Fancher v. Prudhome, 2013 La. App. LEXIS 318 (Feb. 27, 2013)
A withdrawing member of a limited liability company unsuccessfully appealed the trial court’s decision to use the book value of the company’s assets, rather than rely on his expert’s going concern analysis, to capture the fair market value (FMV) of his share.
The plaintiff owned a one-third interest in the LLC. When he joined the company in 2008, he brought with him critical business from his earlier work as a consultant. When he fell out with the other two partners approximately one year later, he filed for withdrawal and a determination of the value of his interest. At that time, his contact was the company’s primary source of business.
The trial court allowed the withdrawal as of May 2009, but the remaining issue was how to determine the FMV of his interest on that date. At trial, he presented expert testimony from a CPA, who based his valuation on company tax returns and year-end financial statements for 2008 and 2009.
‘Exclusive source of business.’
There were three ways to value a business—the income, asset, or market approach—the expert stated. The income, or discounted cash flow, method
involved projecting future company earnings and applying a discount to arrive at the present value, he went on to say. In this case, he performed a going concern analysis, assuming the company would continue its operations, and computed an FMV of $2 million. Accordingly, the plaintiff’s share was worth $666,666. The expert did not apply discounts.

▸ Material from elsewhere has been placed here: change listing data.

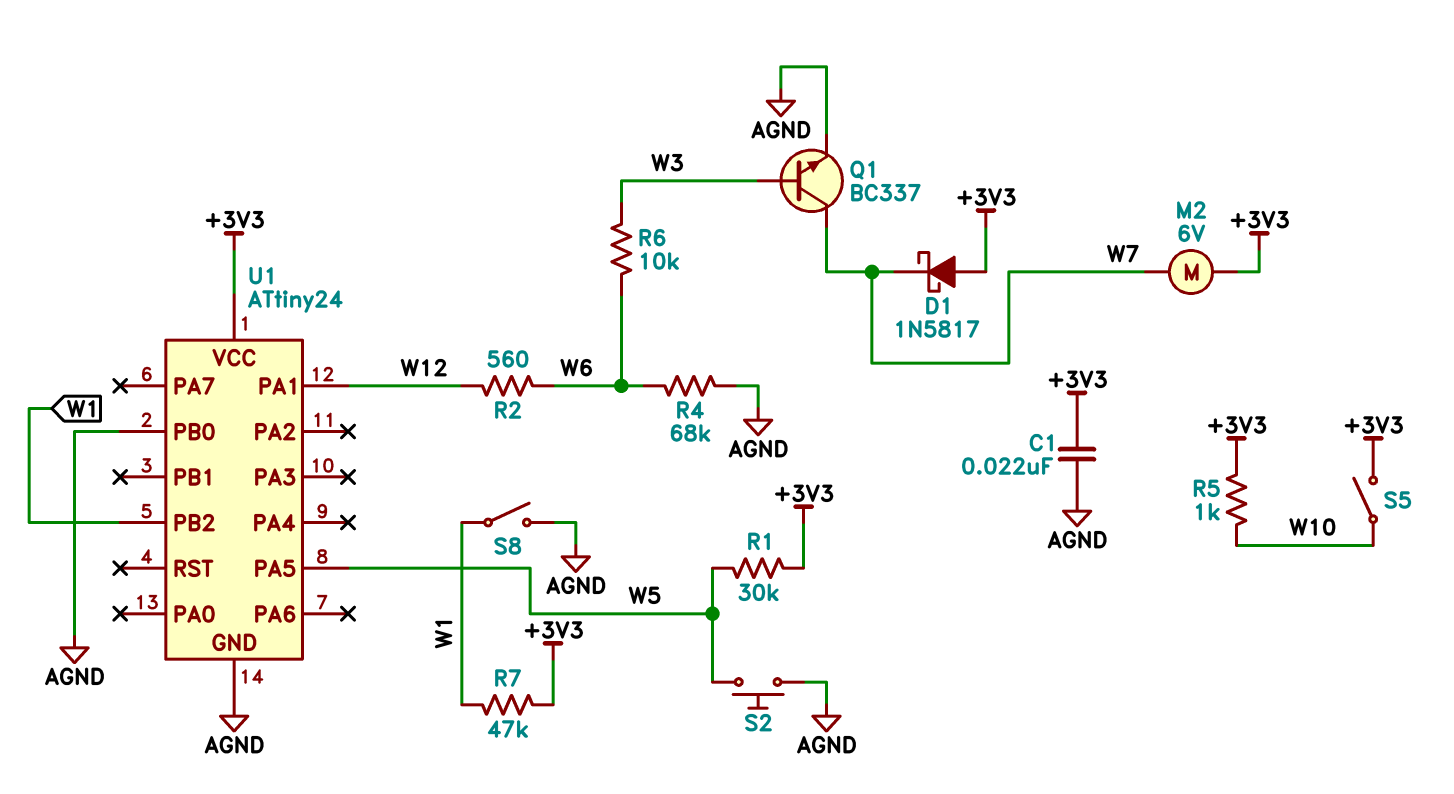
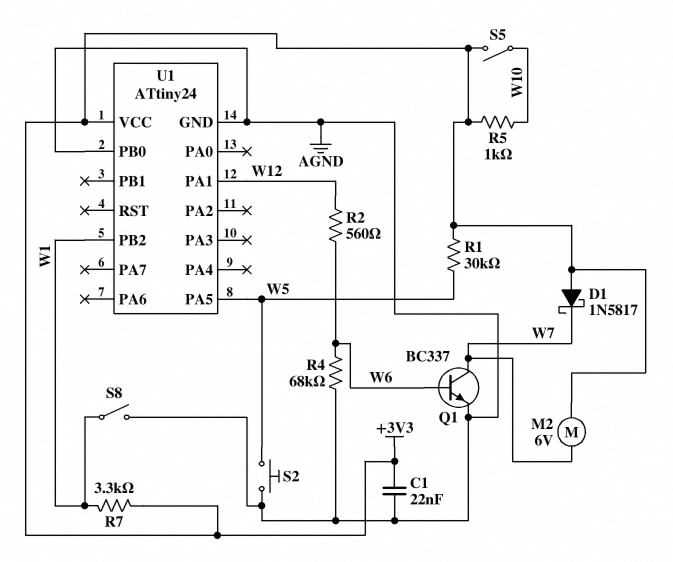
Q1: NPN BC337 (B W3, C W7, E AGND) -> NPN BC337 (B W6, C W7, E AGND)
R6: 10k (W3, W6) -> none
R7: 47k (+3V3, W1) -> 3.3k (+3V3, W1)

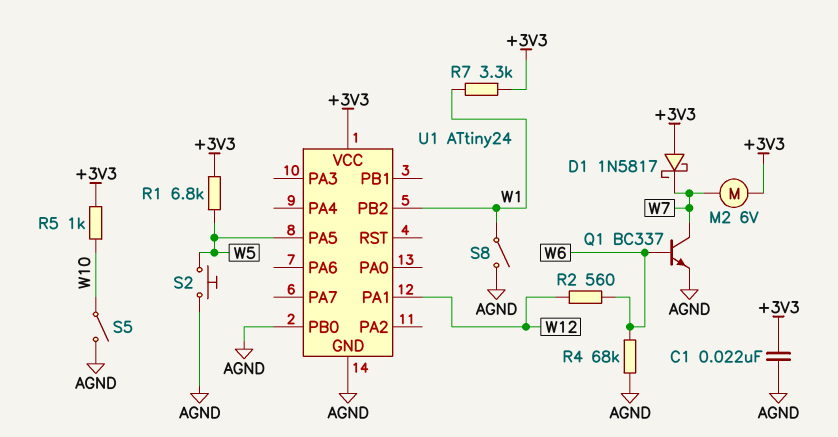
R1: 30k (+3V3, W5) -> 6.8k (+3V3, W5)
S5: switch (+3V3, W10) -> switch (AGND, W10)

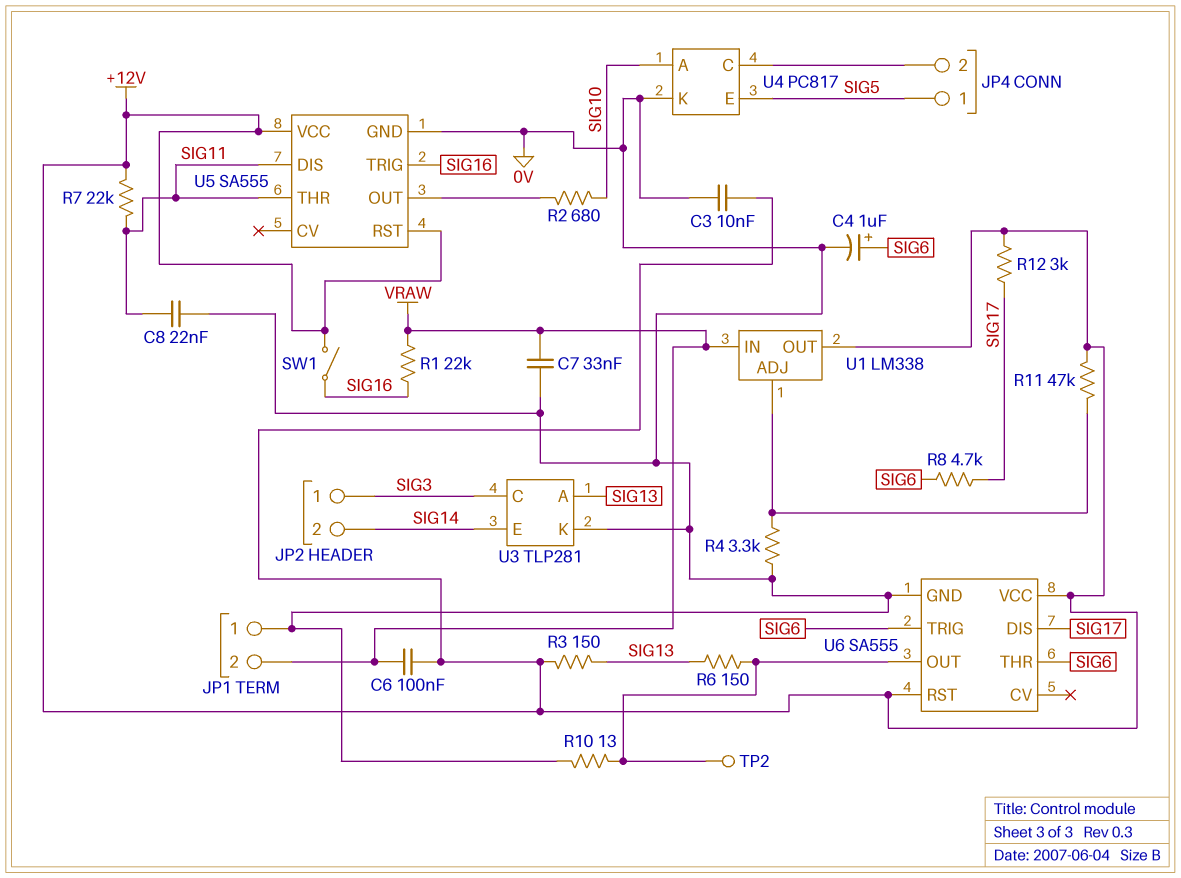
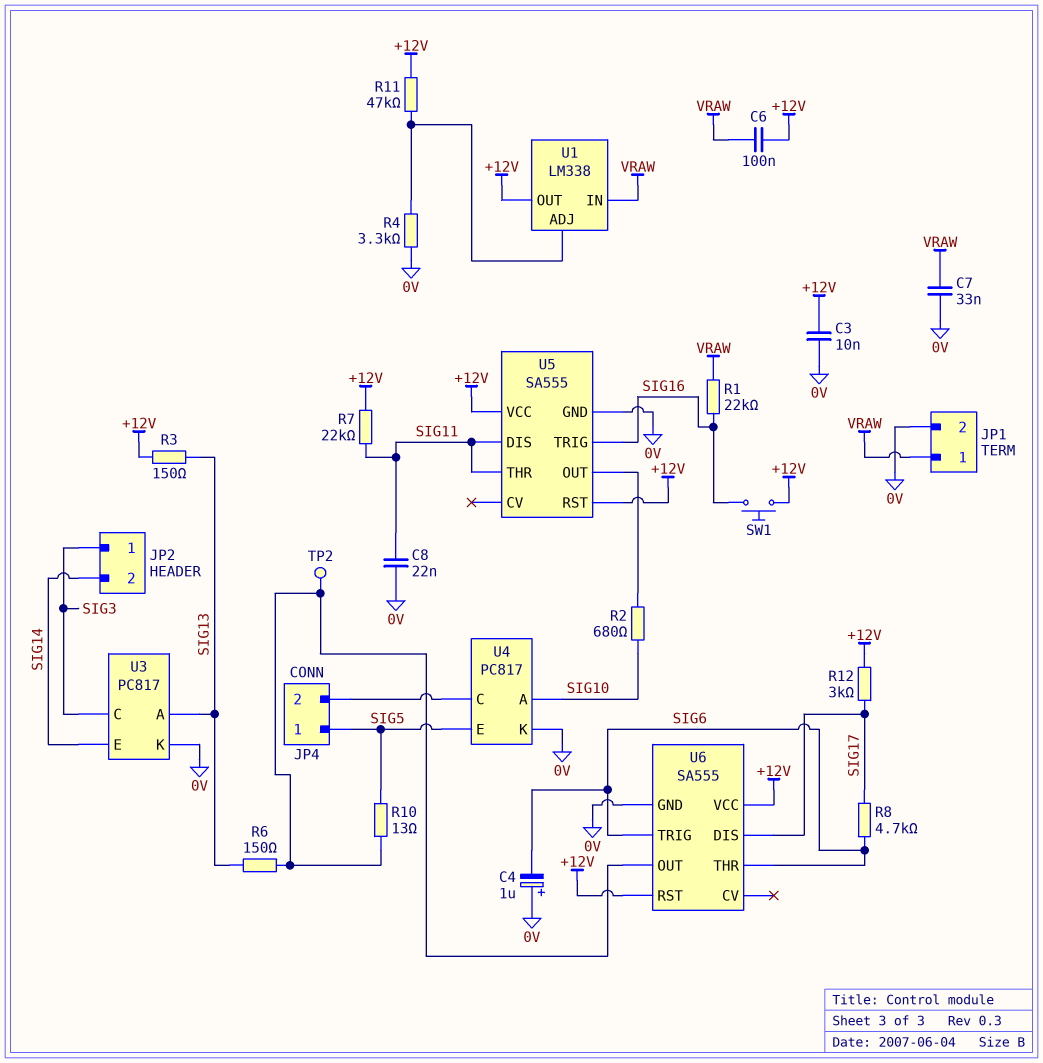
C4: 1uF (plus SIG6, minus 0V) -> 1uF (plus 0V, minus SIG6)
JP1 pin 1: 0V -> VRAW
JP1 pin 2: VRAW -> 0V
R10: 13 (0V, U6/OUT) -> 13 (SIG5, U6/OUT)
SW1: switch (+12V, SIG16) -> button (+12V, SIG16)
U3: TLP281 -> PC817

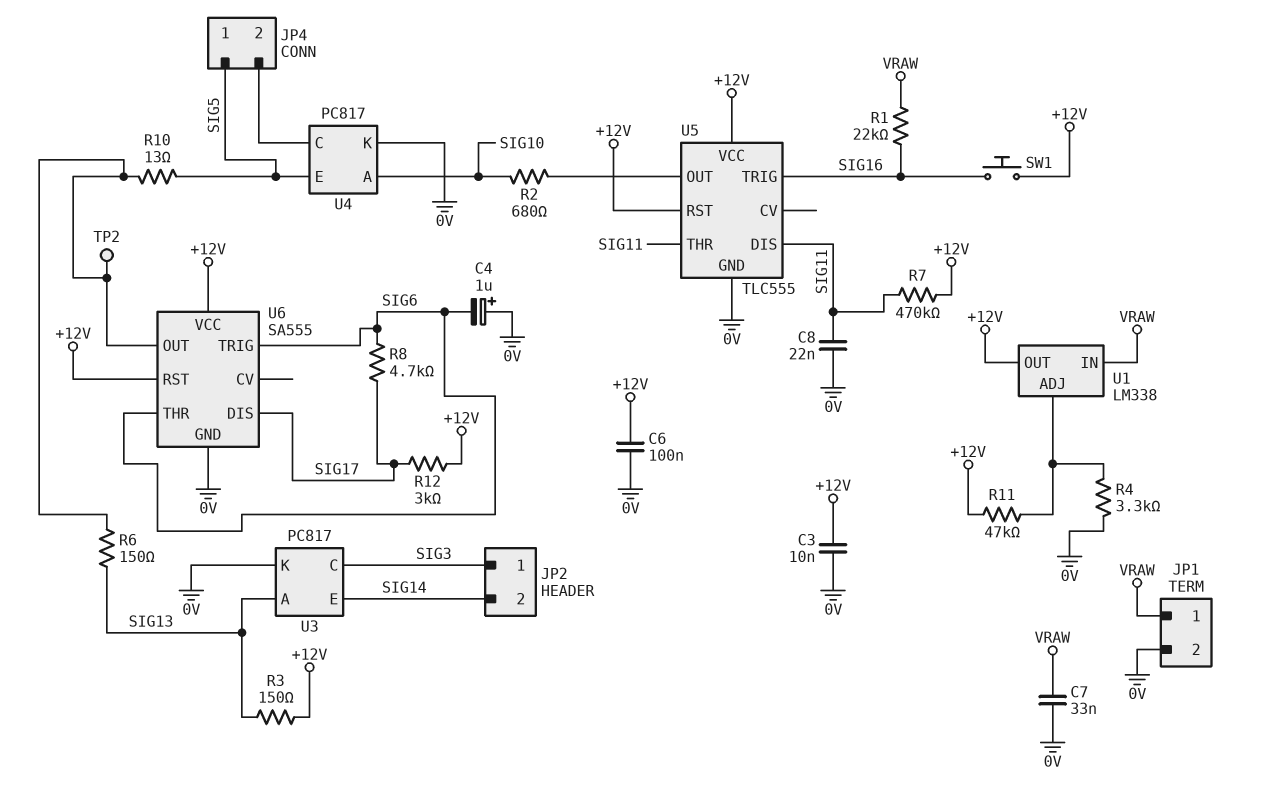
C6: 100nF (+12V, VRAW) -> 100nF (+12V, 0V)
R7: 22k (+12V, SIG11) -> 470k (+12V, SIG11)
U5: SA555 -> TLC555

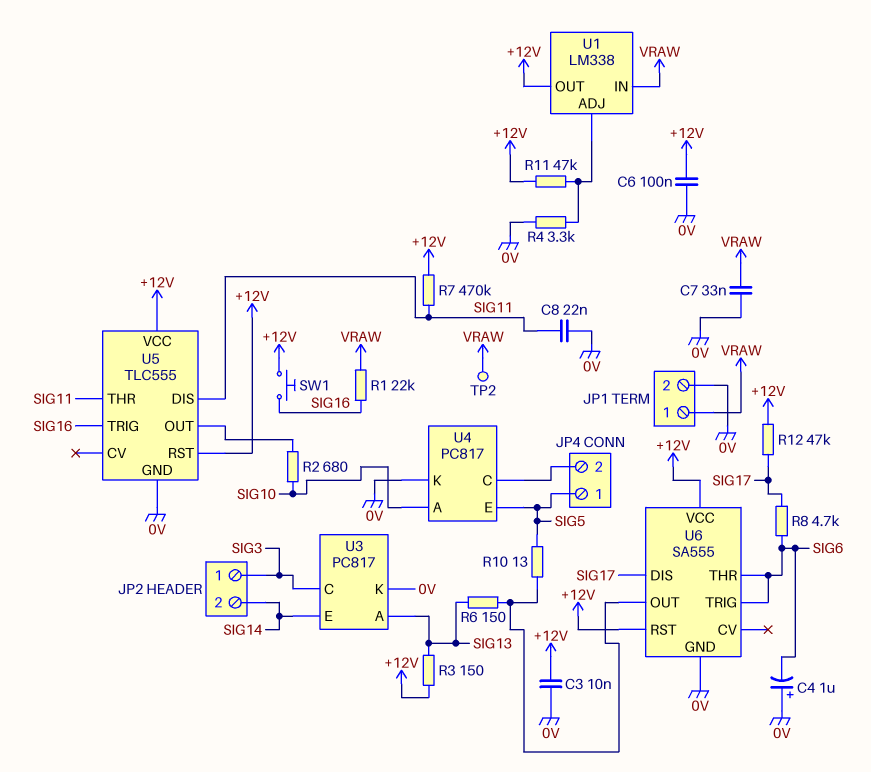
R12: 3k (+12V, SIG17) -> 47k (+12V, SIG17)
TP2: test point (U6/OUT) -> test point (VRAW)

But he also stated that the company’s unadjusted book value was approximately $37,800 as of December 2008. He said he did not receive information about the assets the company owned on May 2009. To compute the adjusted, or fair market, value of the assets, he used estimates of the company’s inventory and accounts receivable based on published IRS ratio data and arrived at a total value of $636,400.
The market approach required data of prior sales of comparable companies in the same industry, he noted.
The company’s accountant also testified, saying he had prepared year-end financial statements and federal tax returns for the company for 2008, 2009, and 2010. In 2009, the company showed a loss of nearly $98,000 because of declining business in the second half of the year. At the same time, there was “a lot of money in the bank” in May 2009 and June 2009, he stated, which led him to recommend a salary increase for the remaining members.
The trial court rejected the income approach in this situation. Considering the plaintiff provided “almost the exclusive source of business” to the company, his leaving meant one could not assume the company’s future cash flow. The market approach did not apply because the business was a small, closely held company whose profits depended on the skills of its members. Holding a minority interest in the company meant the plaintiff could not make business decisions nor require distributions, the court found. Also, his interest was not marketable “because its value was indistinguishable from plaintiff himself.”
Therefore, the trial court determined, the book value of all company equity best reflected its FMV. Adopting the expert’s $37,800 value, it found the plaintiff’s share was worth approximately $12,500.
Incorrect use of minority discount?
The plaintiff contested the valuation at the Louisiana Court of Appeals. The trial court erred because it failed to consider all of the company’s assets at the time of the withdrawal. Specifically, the court incorrectly applied a minority discount and failed to take into account that, at the date of his withdrawal, the company’s bank account showed an additional $500,000 in cash. At a minimum, the trial court should have credited his expert’s testimony that the adjusted book value was $636,400.
The appellate court found no merit in the arguments. The trial court made the requisite factual findings before deciding on the asset approach. Although it discussed discounts when it described the nature of the plaintiff’s interest in the company, it did not apply a discount when it used the book value. Even though the company accountant testified to there being “a
lot of money in the bank” in May 2009, he did not say it was $500,000 precisely.
As to the adjusted book value, the appellate court pointed out that the trial court specifically noted that there was no evidence that the inventory amount the plaintiff’s expert proposed was accurate considering the company leased most of its equipment and provided services. It did not need to keep an inventory of goods. Also, the expert failed to show that the IRS data
corresponded to the company’s actual account receivable. Accordingly, the trial court did not err in discrediting his adjusted book value. For all of these reasons, the appellate court upheld the $12,500 valuation of the plaintiff’s share.